## Instructions for the task
Check every line of the material for the word "Ohio". Copy those that have it.
________________________
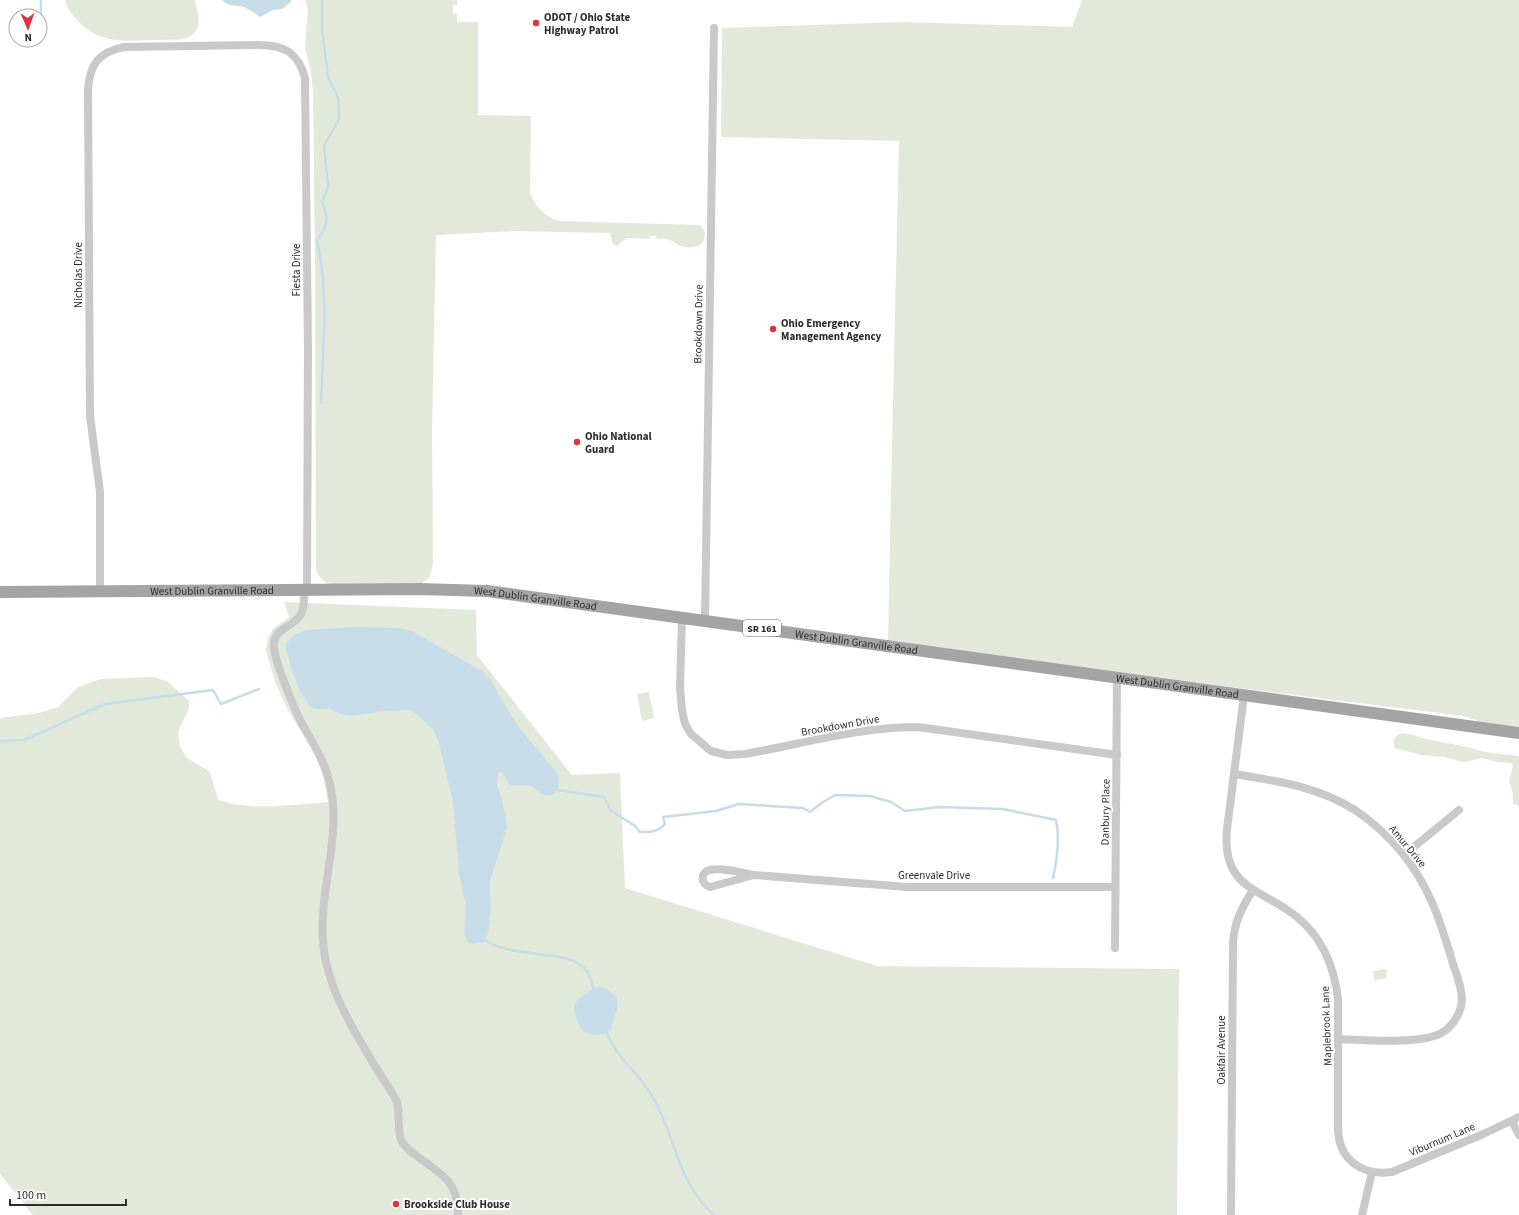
<svg xmlns="http://www.w3.org/2000/svg" width="1519" height="1215" font-family="'Source Sans 3',sans-serif">
<style>
.green{fill:#e2e9da}
.water{fill:#c6dce9}
.lines{fill:none;stroke-linecap:round;stroke-linejoin:round}
.stream{stroke:#c6dce9;stroke-width:2.5}
.minor{stroke:#c9c9c9;stroke-width:8}
.primary{stroke:#a4a4a4;stroke-width:12}
.poi-dot{fill:#de3341;stroke:#fff;stroke-width:1.5}
.labels{text-anchor:middle;stroke-width:4;stroke-linejoin:round;paint-order:stroke}
.shield{fill:#fff;stroke:#6b6b6b;stroke-width:1}
.shield-label{font-size:10px;font-weight:bold;fill:#2c2c2c}
.poi-label{font-size:11px;font-weight:bold;fill:#2c2c2c;stroke:#fff;text-anchor:start}
.street-label{font-size:11px;fill:#2c2c2c;stroke:#fff}
</style>
<rect width="100%" height="100%" fill="#fff"/>
<g class="green">
<path d="M65 0H195C197 10 202 24 195 32 187 42 171 39 160 40 131 40 103 46 80 23 73 16 67 9 65 0Z"/>
<path d="M305 0H457V5H453V13L457 14V22H478V115L531 116 530 193C536 207 544 216 559 221L699 225C703 227 705 231 705 235 705 248 690 249 680 246 676 244 673 241 669 240 666 238 660 239 657 239L656 236H650V239L626 238 617 246 613 244 610 233 514 231 436 235 432 430 433 565 429 578 419 585H332C324 582 319 578 316 569L315 267 313 92 311 72 305 47 308 9Z"/>
<polygon points="1082,0 1519,0 1519,727 1481,722 1463,716 1262,691 888,641 891,489 899,141 721,137 722,28 902,22 1072,27"/>
<path d="M284 602 476 610 477 655 572 775 620 773 625 888 877 966 1179 969 1177 1215H33L0 1174V718L39 713 58 707 78 687 101 679 154 677 168 682 189 701V709L178 732 180 747 187 758 210 772 218 799C242 812 300 804 328 802L323 776 315 754 288 710 275 682 266 651 268 638 273 629 289 617Z"/>
<polygon points="649,692 654,718 642,721 637,694"/>
<polygon points="1402,733 1413,735 1426,739 1467,747 1485,752 1519,756 1519,806 1513,804 1513,794 1509,781 1513,766 1511,763 1498,762 1482,758 1464,762 1459,761 1444,757 1421,755 1395,748 1393,742 1396,736"/>
<polygon points="1386,969 1387,978 1374,980 1373,971"/>
</g>
<g class="water">
<path d="M222 0H291V2L282 9 273 10 260 17C255 14 251 10 246 8 237 4 229 8 222 0Z"/>
<path d="M355 627 401 628 412 631 482 671 490 679 517 725 558 774C561 783 558 799 545 795 538 793 536 787 529 786 522 784 516 787 510 785L502 773 498 772 497 783 506 816 507 828 491 877 490 889 491 911 488 934 483 942 473 944 468 942 464 934 466 906 459 874 453 802 439 743 433 729 417 714 408 710 384 711 352 716 340 714 329 709H316L310 706 299 690 290 664 285 645 293 636 306 630Z"/>
<path d="M599 987 605 988 616 996C619 1005 617 1012 613 1020 612 1023 612 1027 611 1029 606 1037 587 1036 582 1030 577 1023 574 1014 574 1006 577 996 590 991 599 987Z"/>
</g>
<g class="lines">
<g class="stream">
<polyline points="41,14 41,0"/>
<path d="M321 403C323 349 329 293 317 240 327 227 330 218 322 203L328 186 324 146 339 119 338 98 328 77 322 29V0"/>
<polyline points="0,741 24,740 105,704 213,690 221,704 259,689"/>
<path d="M558 790 604 797 610 810 635 826 640 832C651 832 658 832 665 824L663 817 716 811 739 804 803 808 810 812 820 804 835 795 870 796 891 802 905 811 940 807 1003 809 1056 820C1060 838 1057 860 1053 878"/>
<path d="M485 940C511 959 567 948 585 969 591 975 592 984 594 992"/>
<path d="M606 1029C612 1053 636 1071 649 1091 675 1131 676 1182 714 1215"/>
</g>
<g class="minor">
<path d="M304 590C304 598 305 607 301 614 294 628 272 627 274 648 275 658 280 670 283 679 289 694 294 708 301 722 312 742 325 761 330 784 342 837 319 888 323 941 326 986 352 1028 375 1066 382 1078 391 1090 397 1102 400 1114 397 1134 402 1142 406 1148 412 1153 418 1157 442 1174 459 1183 458 1215"/>
<path d="M100 592V492L90 416 88 89C90 64 99 52 124 47L258 45C284 45 298 52 305 78L308 350 307 590"/>
<path d="M682 617 680 688 682 710 685 724 691 734 711 751 727 755 745 754C802 744 860 727 918 727L1117 755"/>
<polyline points="705,621 714,28"/>
<path d="M1244 695 1227 829C1221 889 1261 888 1297 917 1322 937 1334 967 1338 998V1129C1339 1160 1362 1176 1392 1172L1481 1135 1519 1117"/>
<path d="M1234 774C1277 781 1317 786 1355 810 1373 822 1390 838 1404 855 1431 890 1441 923 1453 964 1457 975 1462 988 1462 1000 1461 1012 1454 1025 1443 1032 1424 1045 1363 1040 1338 1039"/>
<polyline points="1404,855 1459,810"/>
<path d="M754 875C742 873 722 867 710 870 700 872 700 884 710 887L754 875 907 887H1115"/>
<polyline points="1115,948 1117,677"/>
<polyline points="1512,1121 1519,1135"/>
<path d="M1231 1215 1233 943C1234 923 1242 907 1253 890"/>
<polyline points="1362,1215 1372,1172"/>
</g>
<path class="primary" id="s1" d="M0 592 419 589 487 591 1519 733"/>
</g>
<g class="poi-dot">
<circle cx="536" cy="23" r="4"/>
<circle cx="773" cy="329" r="4"/>
<circle cx="577" cy="442" r="4"/>
<circle cx="396" cy="1204" r="4"/>
</g>
<g class="labels">
<rect class="shield" x="743" y="620" width="38" height="16" rx="3"/>
<g class="shield-label">
<text x="762" y="632">SR 161</text>
</g>
<g class="poi-label">
<text x="544" y="21">ODOT / Ohio State<tspan x="544" dy="13">Highway Patrol</tspan></text>
<text x="781" y="327">Ohio Emergency<tspan x="781" dy="13">Management Agency</tspan></text>
<text x="585" y="440">Ohio National<tspan x="585" dy="13">Guard</tspan></text>
<text x="404" y="1208">Brookside Club House</text>
</g>
<g class="street-label">
<text transform="translate(296 270) rotate(-90)" y="4">Fiesta Drive</text>
<text transform="translate(78 275) rotate(-90)" y="4">Nicholas Drive</text>
<text transform="translate(698 324) rotate(-89)" y="4">Brookdown Drive</text>
<text dy="4" stroke="none"><textPath href="#s1" startOffset="212">West Dublin Granville Road</textPath></text>
<text dy="4" stroke="none"><textPath href="#s1" startOffset="536">West Dublin Granville Road</textPath></text>
<text dy="4" stroke="none"><textPath href="#s1" startOffset="860">West Dublin Granville Road</textPath></text>
<text dy="4" stroke="none"><textPath href="#s1" startOffset="1184">West Dublin Granville Road</textPath></text>
<text transform="translate(840 725) rotate(-10)" y="4">Brookdown Drive</text>
<text transform="translate(1105 812) rotate(-89)" y="4">Danbury Place</text>
<text transform="translate(1408 846) rotate(50)" y="4">Amur Drive</text>
<text x="934" y="879">Greenvale Drive</text>
<text transform="translate(1326 1026) rotate(-92)" y="4">Maplebrook Lane</text>
<text transform="translate(1221 1050) rotate(-90)" y="4">Oakfair Avenue</text>
<text transform="translate(1442 1139) rotate(-23)" y="4">Viburnum Lane</text>
</g>
</g>
<g transform="translate(28 28) rotate(178)"><circle r="19" fill="#ffffff" stroke="#ababab"/>
<path d="M0-3L7 15L0 10L-7 15Z" fill="#de3341"/>
<text y="-6" font-size="11" font-weight="bold" text-anchor="middle" fill="#2c2c2c">N</text>
</g>
<path d="M10 1199v6h116v-6" fill="none" stroke="#2c2c2c" stroke-width="2"/>
<text x="16" y="1199" font-size="12" fill="#2c2c2c" stroke="#ffffff" stroke-width="3" paint-order="stroke">100 m</text>
</svg>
________________________
## Written response
<text x="544" y="21">ODOT / Ohio State<tspan x="544" dy="13">Highway Patrol</tspan></text>
<text x="781" y="327">Ohio Emergency<tspan x="781" dy="13">Management Agency</tspan></text>
<text x="585" y="440">Ohio National<tspan x="585" dy="13">Guard</tspan></text>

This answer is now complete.